Director Paul Griffiths, who launched Aspire with co-founder James Trowman, said the recognition of being named a Lloyds Bank Small Business of 2021 award winner was “very much welcomed”. Paul said: “To receive a Lloyds Bank Small Business award means a great deal to Aspire after we pulled together as a team to continue to tackle physical inactivity among children and young people amid the unprecedented challenges of the pandemic and lockdowns.

“I’m really proud of every member of the team for their constant hard work and dedication, especially during such unprecedented times. We exist to combat inactivity among children and predominantly work with primary schools.

“When the pandemic hit and schools closed, we pivoted operations to offer more business support to our Aspire Active Partnerships network. This involved webinars, resources, peer support group sessions and weekly huddles. It created an online forum where the owners of these like-minded organisations could share challenges and good practice.

“Running a small business can be a lonely place at times and that was especially true during the first lockdown. But the network has become a close-knit community and we have now evolved that side of the business into an ongoing support system, all with the aim of getting more children engaged in activity.”
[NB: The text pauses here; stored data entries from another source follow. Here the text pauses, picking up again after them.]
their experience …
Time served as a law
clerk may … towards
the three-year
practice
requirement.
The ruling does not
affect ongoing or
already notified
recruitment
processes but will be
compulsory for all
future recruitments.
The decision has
Increases in screen time among young people and more pressure in schools to deliver results in academic subjects like English and maths has led to less physical activity and wellbeing education among children, which was further impacted by the Covid-19 pandemic. A survey by Sport England found the number of children and young people in the country who were physically active fell during the 2019/20 academic year.
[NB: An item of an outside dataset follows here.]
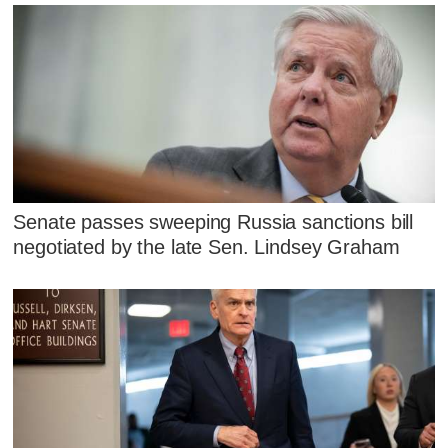
Senate passes sweeping Russia sanctions bill
negotiated by the late Sen. Lindsey Graham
Before the pandemic, Aspire worked with more than 100,000 children every year. Through Partnerships in the past 12 months, Aspire estimate that they had an impact on well over 250,000 children, thanks to the virtual reach of its online resources such as Maths on the Move.

Paul and the rest of Aspire’s 44-strong team have worked with clients and young people as restrictions eased over recent months. Aspire also deliver the government funded Bikeability cycle training programme. It also worked with 16 schools and more than 10,000 children throughout the summer as part of the Marcus Rashford-backed Holiday Activities and Food (HAF) initiative.

As a “gateway partner” for the Government KickStart youth employment programme, Aspire helped Partnership members and network colleagues offer placements to young people at risk of long-term unemployment. Through its KickStart work, in total Aspire has supported 60 organisations and 216 placements.